Manheim is stressing to dealers the impact on their profitability of not properly appraising part-exchanges.
Our latest survey, conducted in August, has highlighted that the current market weakness is focusing more attention than ever before on poor vehicle condition.
In the current climate, trade buyers are more conscious of preparation and stocking costs.

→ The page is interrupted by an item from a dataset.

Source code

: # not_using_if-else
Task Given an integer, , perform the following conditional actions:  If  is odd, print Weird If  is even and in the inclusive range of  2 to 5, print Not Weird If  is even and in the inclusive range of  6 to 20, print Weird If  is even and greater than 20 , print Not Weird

Vehicles in poor condition are much harder to retail and, unless reflected in prices, there is currently not the appetite to take them into stock.
The report highlights some stark warnings about the reduction in value that trade buyers are making for damaged and missing items.
Hit hard by current climate
The top 15 items considered most likely to be penalised were reported across supermini/small hatchback, medium to large family cars, compact exec and executive cars and large 4x4s.
Apart from vehicle condition, a typical three-year-old car lacking full documentation is being hit very hard.
As much as £200-£500 is being knocked off values for no service history and £200–£300 for missing V5s.
Expired MoTs are bad news, costing between £150–£300.
Sales managers need to be particularly mindful of the condition of part-exchanges or they may be faced with some unexpected shocks.
Broken windscreens devalue cars by between £100–£300, cracked headlights £75–£150, while serious damage to alloy wheels could mean as much as £50–£150 per wheel knocked off a car’s value.
Poorly repaired previous accident damage was a real turn-off, affecting the value by up to £250 per panel. Interior condition is also much more in the spotlight, with badly-worn carpets and front seat upholstery both affecting values by between £100–£350.
As the tough market continues, the Manheim report concludes that there is little prospect of trade buyers not coming down hard on damaged or missing items for the foreseeable future.